Can Anyone Stop Poatan? Alex Pereira Continues His Path of Destruction

Let’s face it. Things weren’t looking good for the UFC.

It’s not ideal when a pay-per-view main event falls apart after the posters have been hung and the billboards positioned. It’s even worse when the fight is scheduled to headline the promotion’s annual International Fight Week in Las Vegas.

It’s cataclysmic when the main event is built around Conor McGregor.

After all, the former two-time “Notorious” champion enjoyed a long and profitable, if not always successful, career as the company’s most recognizable superstar.

Yet somehow, UFC 303 survived.

And who would have believed it? It could have surpassed the original.

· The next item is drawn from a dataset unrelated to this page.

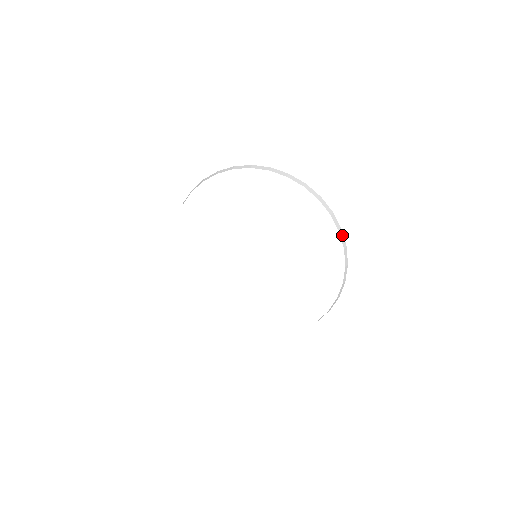
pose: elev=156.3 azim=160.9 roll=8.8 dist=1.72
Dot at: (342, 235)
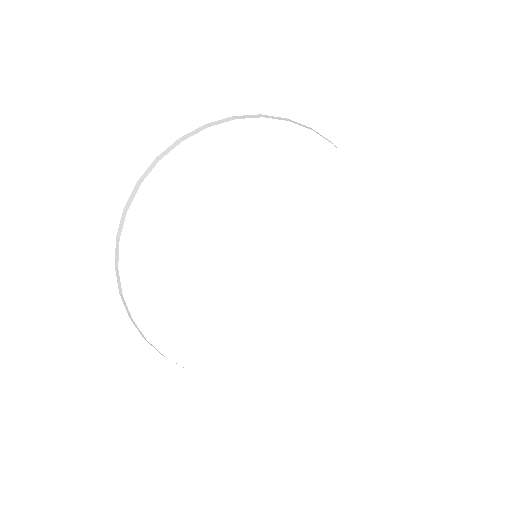
Dot at: occluded
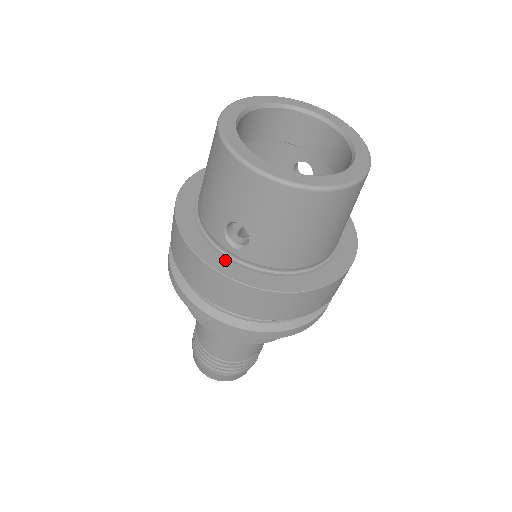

Having saved the series from the hottest of burning buildings, having snatched it from the tightest jaws of defeat… or, well, whatever cliché a never-at-a-lose-for-words Dana White might want to invoke… he may have also done something far more substantial.

He found a new supernova.

Chris Unger/Zuffa LLC via Getty Images

His name is Alex Pereira. And after just nine fights with the company following a decorated career as a kickboxer, he seems destined to accomplish things McGregor never came close to.

And he has managed to do so, at least so far, without any of the external problems that have become one of the central narratives of the iconic Irishman’s recent history.

Now 36, Pereira became a UFC champion just one year and six days after his debut in the company, dethroning a fighter in Israel Adesanya who not only held a belt at 185 pounds, but was also at or very near the top of every reputable pound-for-pound compilation.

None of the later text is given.